Transcribed page contents
* * *
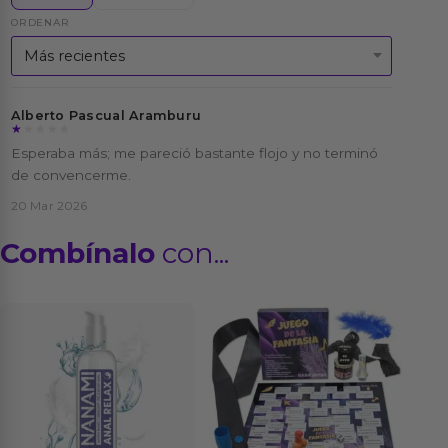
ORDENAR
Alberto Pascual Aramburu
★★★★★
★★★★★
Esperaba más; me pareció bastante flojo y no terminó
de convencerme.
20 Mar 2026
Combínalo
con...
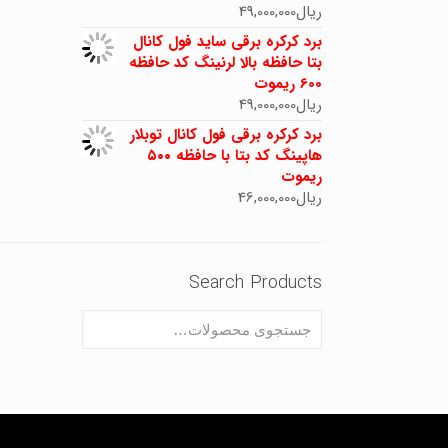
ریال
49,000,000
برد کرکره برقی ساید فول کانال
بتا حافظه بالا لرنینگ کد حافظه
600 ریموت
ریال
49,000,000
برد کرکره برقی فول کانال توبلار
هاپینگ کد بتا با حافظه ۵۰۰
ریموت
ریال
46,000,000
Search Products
* * *
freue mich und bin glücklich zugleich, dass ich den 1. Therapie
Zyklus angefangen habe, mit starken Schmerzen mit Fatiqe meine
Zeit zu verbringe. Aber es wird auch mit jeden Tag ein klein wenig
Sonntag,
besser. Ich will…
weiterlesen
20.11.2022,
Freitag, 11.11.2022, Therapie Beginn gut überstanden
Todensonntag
* * *
Work task -
Retype exactly the lines of the data above that fall between the line with "برد کرکره برقی ساید فول کانال" and the line with "Search Products", inclusive, and add nothing.

Task answer -
برد کرکره برقی ساید فول کانال
بتا حافظه بالا لرنینگ کد حافظه
600 ریموت
ریال
49,000,000
برد کرکره برقی فول کانال توبلار
هاپینگ کد بتا با حافظه ۵۰۰
ریموت
ریال
46,000,000
Search Products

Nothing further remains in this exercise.